The first task undertaken today was to sew the seams on the mainsail. Tina did the sewing machine driving whilst I carefully pulled the sail through the machine The sail cloth is very slippery and a normal sewing machine cannot move the material last the needle. We were not able to do all the seams as some of them ended up too thick for the machine, so I'll do those by hand later on this evening.
Once that task was done I made a start on dressing the mast. The first thing was to add the gaff span to the gaff. You can see it here. This is a short length of rope whose ends are fixed around the gaff about a third from each end.
The underside of the span is held in place with two small fairleads.
Then the mast was lowered and the blocks fitted. Since I don't know the correct length of the ropes required I ran a thin leader through each block so that once the mast was back upright again I could pull the rope up to and through the block and down again. The rope was then cut to the correct length. I had six ropes to do so this took most of the afternoon. You can se the result above. It is not finished yet, I'm still waiting for some blocks on back order to arrive, so the mast will have to come down again for that.
Still, the boat looks even better now.
The bobstay fitting was installed. I used thickened epoxy as a bedding compound and scraped the paint off from under the fitting down to the epoxy underlay. Once this is cured I'll repaint the hull and probably the fitting as well.
The, with Tina's help, I took a look at the headsails, the two in front of the mast. I had a staysail in the first secondhand sail I bought and that was near enough the correct size. Too big but it can be cut down if necessary. But leaving it as it is means no further work required.
The jib was cut out of the lighter weight sail and that will need to be seamed and so on, a project for during the week.
Since the staysail need nothing doing I decided to hoist it and see what it looked like. The Wykeham Martin furling gear was attached and then the sail attach to the furling gear. Tina took a photo.

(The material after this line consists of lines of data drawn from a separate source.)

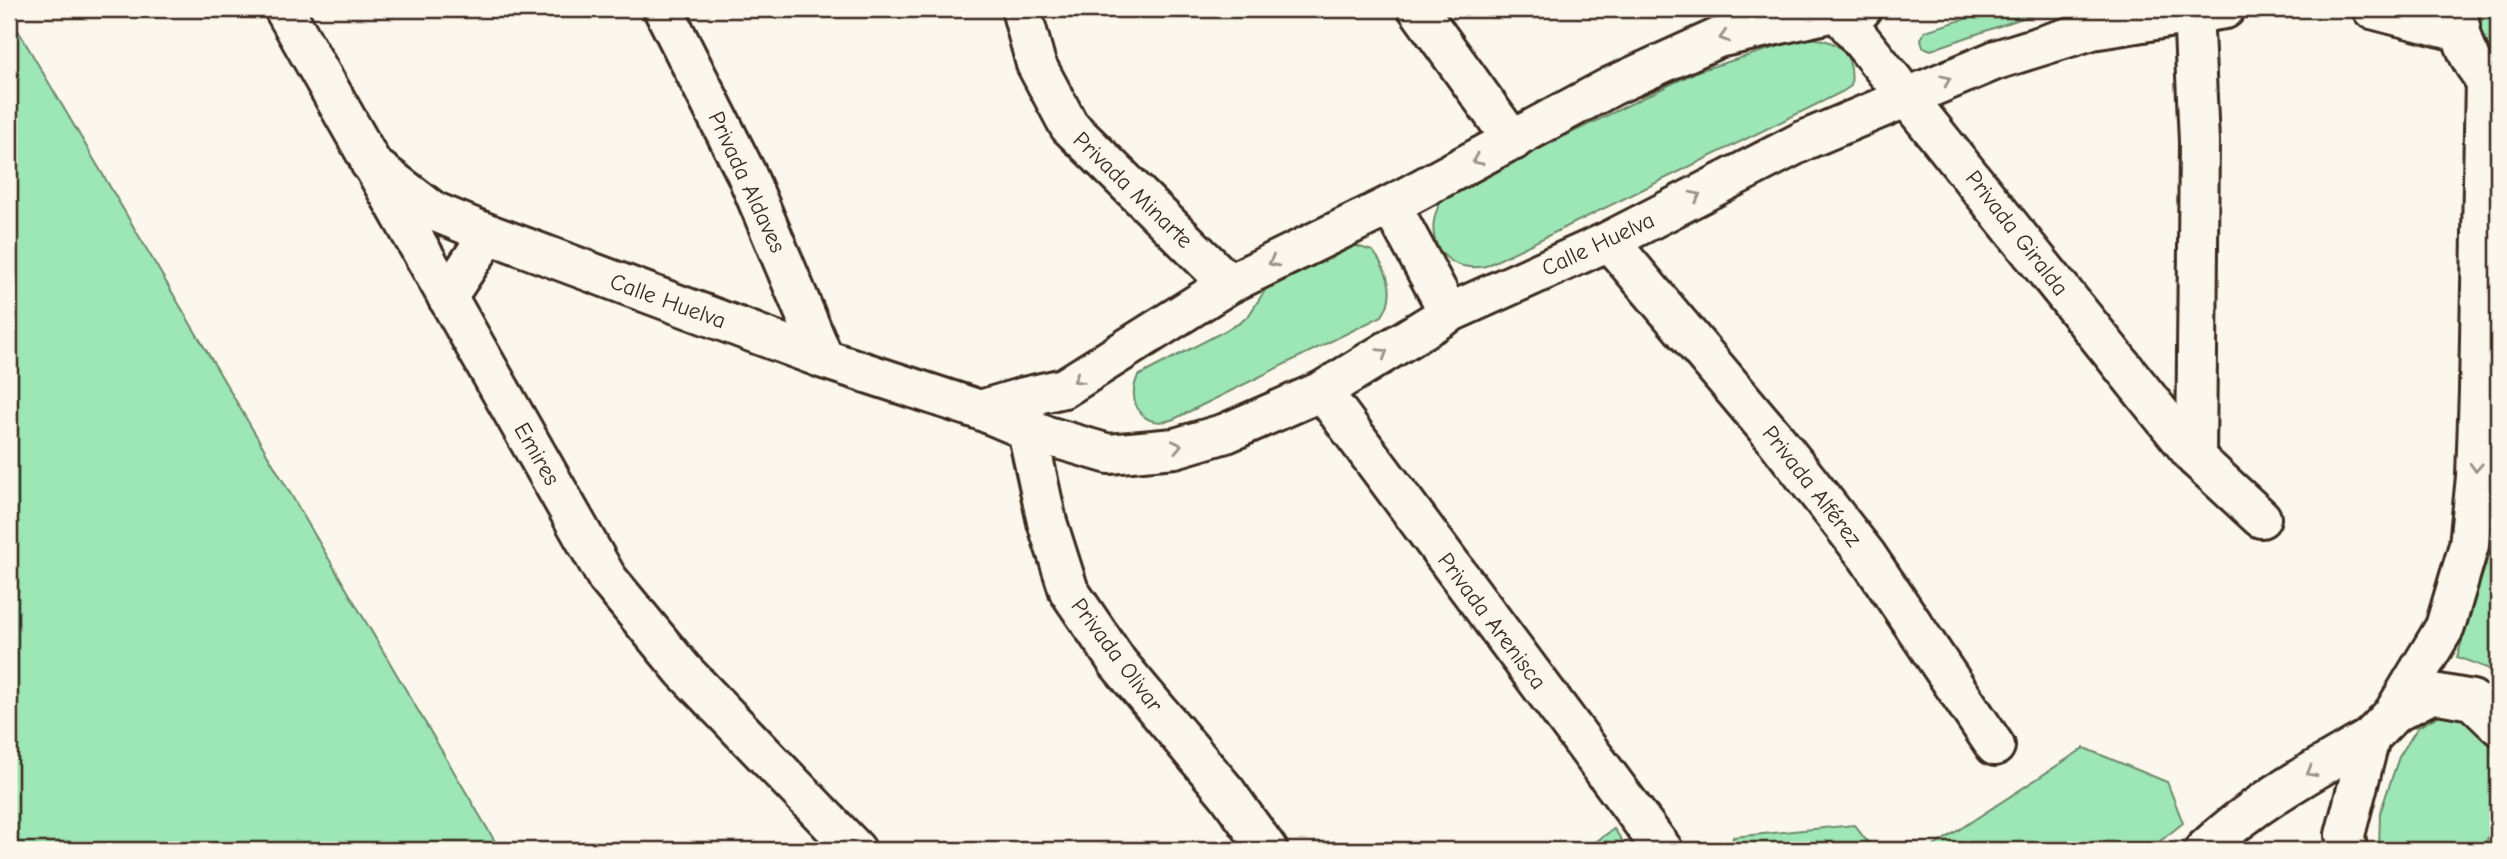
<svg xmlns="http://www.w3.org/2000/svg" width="2507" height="859" font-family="'Comic Neue',sans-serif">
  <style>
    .green { fill: #9de6b5; stroke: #6c886a; stroke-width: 2 }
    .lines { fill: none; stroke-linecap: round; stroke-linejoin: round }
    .street-casing { stroke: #3b2a1e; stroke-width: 44 }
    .street { stroke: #fbf7ec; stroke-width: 38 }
    .oneway { stroke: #9b9085 }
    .labels { text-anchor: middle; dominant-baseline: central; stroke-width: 5; stroke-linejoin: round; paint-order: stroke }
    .street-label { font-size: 23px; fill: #3b2a1e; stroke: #fbf7ec }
  </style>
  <rect width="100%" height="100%" fill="#fbf7ec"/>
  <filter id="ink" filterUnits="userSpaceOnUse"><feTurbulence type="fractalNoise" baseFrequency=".0143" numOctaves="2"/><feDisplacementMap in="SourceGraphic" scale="14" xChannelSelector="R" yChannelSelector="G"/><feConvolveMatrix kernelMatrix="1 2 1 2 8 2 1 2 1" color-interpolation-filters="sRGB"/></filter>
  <g filter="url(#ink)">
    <g class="green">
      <path d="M 1998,9 L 2054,9 L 2034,14 L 1931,50 L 1923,47 L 1921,39 L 1925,31 Z"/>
      <path d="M 2480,9 L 2498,9 L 2498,68 L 2481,30 Z"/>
      <path d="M 9,15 L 500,850 L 9,850 Z"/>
      <path d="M 1806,38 C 1838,39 1855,52 1851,86 L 1842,92 L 1486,266 C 1439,275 1418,230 1446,194 L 1698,71 Z"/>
      <path d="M 1353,245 L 1373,251 C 1388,271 1397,294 1382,316 L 1174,419 C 1144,431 1125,403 1138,376 L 1240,323 L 1249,315 L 1271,281 Z"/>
      <path d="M 2498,491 L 2498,641 L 2492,670 L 2457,657 L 2486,563 Z"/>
      <path d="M 2459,711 L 2481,722 C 2503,769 2500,801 2484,850 L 2379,850 L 2380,813 L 2399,757 L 2418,727 L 2438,716 Z"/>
      <path d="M 2084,748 L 2167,782 L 2183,823 L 2149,850 L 1928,850 Z"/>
      <path d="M 1854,825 L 1874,850 L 1732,850 L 1733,837 Z"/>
      <path d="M 1614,829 L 1629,850 L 1584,850 Z"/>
    </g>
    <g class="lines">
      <defs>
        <g id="street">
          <path d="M 284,9 L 607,578 L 683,670 L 856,850"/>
          <path d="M 663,9 L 746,173 L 824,359"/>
          <path d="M 1021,9 L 1036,64 L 1069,126 L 1229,284"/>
          <path d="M 1418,9 L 1513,141"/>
          <path d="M 1836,9 L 2196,458 L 2261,518"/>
          <path d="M 2193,9 L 2199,142 L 2196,458"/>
          <path d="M 2372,9 L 2460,32"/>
          <path d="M 2458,9 C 2460,44 2472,69 2498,92"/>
          <path d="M 370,163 L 433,211 L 489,234 L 824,359 L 980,410 L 1027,430 L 1109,454 L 1175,448 L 1226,433 L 1322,391 L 1449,313 L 1609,241 L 1805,140 L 1996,60 L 2092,30 L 2225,9"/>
          <path d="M 1391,205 L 1449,313"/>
          <path d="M 1609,241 L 1774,437 L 1867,556 L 1995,746"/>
          <path d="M 447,297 L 489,234"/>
          <path d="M 1322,391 L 1663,850"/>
          <path d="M 1025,409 L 1027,430 L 1047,522 L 1069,591 L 1118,663 L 1227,793 L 1268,850"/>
          <path d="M 980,410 L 1024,397 L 1064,388 L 1229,284 L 1391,205 L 1612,86 L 1718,38 L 1839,11 L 1862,9"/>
          <path d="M 2393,714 L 2445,627 L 2469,545 L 2476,477 L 2479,390 L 2485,80"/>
          <path d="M 2204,850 C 2252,804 2313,771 2370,738"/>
          <path d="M 2347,850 L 2345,835 L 2370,738 L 2393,714 L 2433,693 L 2472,700 L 2498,725"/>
        </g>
      </defs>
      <use href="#street" class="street-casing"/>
      <use href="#street" class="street"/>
    </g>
    <defs><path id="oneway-chevron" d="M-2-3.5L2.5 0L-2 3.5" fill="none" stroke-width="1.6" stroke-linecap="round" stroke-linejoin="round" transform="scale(1.75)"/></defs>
    <g class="oneway">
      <use href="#oneway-chevron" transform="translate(1724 37) rotate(164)"/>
      <use href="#oneway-chevron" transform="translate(1946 80) rotate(-22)"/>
      <use href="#oneway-chevron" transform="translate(1477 160) rotate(152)"/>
      <use href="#oneway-chevron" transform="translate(1696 196) rotate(-27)"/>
      <use href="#oneway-chevron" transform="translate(1273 262) rotate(154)"/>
      <use href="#oneway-chevron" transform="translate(1383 353) rotate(-32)"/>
      <use href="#oneway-chevron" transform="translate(1078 379) rotate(148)"/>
      <use href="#oneway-chevron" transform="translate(1177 446) rotate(-12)"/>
      <use href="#oneway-chevron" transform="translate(2476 467) rotate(93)"/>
      <use href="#oneway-chevron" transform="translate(2311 772) rotate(150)"/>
    </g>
  </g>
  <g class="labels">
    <g class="street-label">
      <text transform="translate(747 182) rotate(65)">Privada Aldaves</text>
      <text transform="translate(1133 190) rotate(44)">Privada Minarte</text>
      <text transform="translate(2017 233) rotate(52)">Privada Giralda</text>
      <text transform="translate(1598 244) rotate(-25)">Calle Huelva</text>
      <text transform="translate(668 301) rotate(20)">Calle Huelva</text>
      <text transform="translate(537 454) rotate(60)">Emires</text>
      <text transform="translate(1812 486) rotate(52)">Privada Alférez</text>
      <text transform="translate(1492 621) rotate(53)">Privada Arenisca</text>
      <text transform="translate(1117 655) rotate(53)">Privada Olivar</text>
    </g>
  </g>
  <rect width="2507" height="859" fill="none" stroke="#fbf7ec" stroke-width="35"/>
  <rect x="18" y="18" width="2472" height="824" fill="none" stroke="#3b2a1e" stroke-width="2.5" filter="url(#ink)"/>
</svg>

The sail touches the mast when it moves from one side to the other but that shouldn't be a problem, and it is only just short enough to fit between the mast and the bowsprit. any longer and it would not be possible to hoist it up fully. It will do for now. The main thing is that as long as there is a South or South-West wind on Friday we will be able to sail back to the mooring even with just this one sail. Slowly, I grant you, but sailing nevertheless.
The furling gear has to be attached to the gammon iron and the bowsprit. Without the strop round the bowsprit the furling gear would continually rub against the forestay and both would be damaged. I'll make a better strop during the week.
This is what the staysail looks like when it is furled.
After a bite to eat and with a cut of tea I sat in the conservatory and hand stitched three of the four seams where the sailcloth is too thick for a sewing machine. A nice way to end the day.